## [THE REQUEST]
Copy every line of the records below word for word, keeping the same order.

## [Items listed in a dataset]

·····

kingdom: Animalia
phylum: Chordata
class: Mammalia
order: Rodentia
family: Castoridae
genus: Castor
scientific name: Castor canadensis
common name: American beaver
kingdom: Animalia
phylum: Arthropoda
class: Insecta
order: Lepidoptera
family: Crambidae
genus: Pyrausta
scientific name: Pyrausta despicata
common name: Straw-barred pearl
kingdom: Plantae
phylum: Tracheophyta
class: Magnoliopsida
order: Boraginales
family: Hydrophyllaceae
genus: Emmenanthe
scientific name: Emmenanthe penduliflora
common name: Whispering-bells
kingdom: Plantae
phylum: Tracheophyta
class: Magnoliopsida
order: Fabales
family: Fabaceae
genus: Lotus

·····

## [RESPONSE TO THIS TASK]
kingdom: Animalia
phylum: Chordata
class: Mammalia
order: Rodentia
family: Castoridae
genus: Castor
scientific name: Castor canadensis
common name: American beaver
kingdom: Animalia
phylum: Arthropoda
class: Insecta
order: Lepidoptera
family: Crambidae
genus: Pyrausta
scientific name: Pyrausta despicata
common name: Straw-barred pearl
kingdom: Plantae
phylum: Tracheophyta
class: Magnoliopsida
order: Boraginales
family: Hydrophyllaceae
genus: Emmenanthe
scientific name: Emmenanthe penduliflora
common name: Whispering-bells
kingdom: Plantae
phylum: Tracheophyta
class: Magnoliopsida
order: Fabales
family: Fabaceae
genus: Lotus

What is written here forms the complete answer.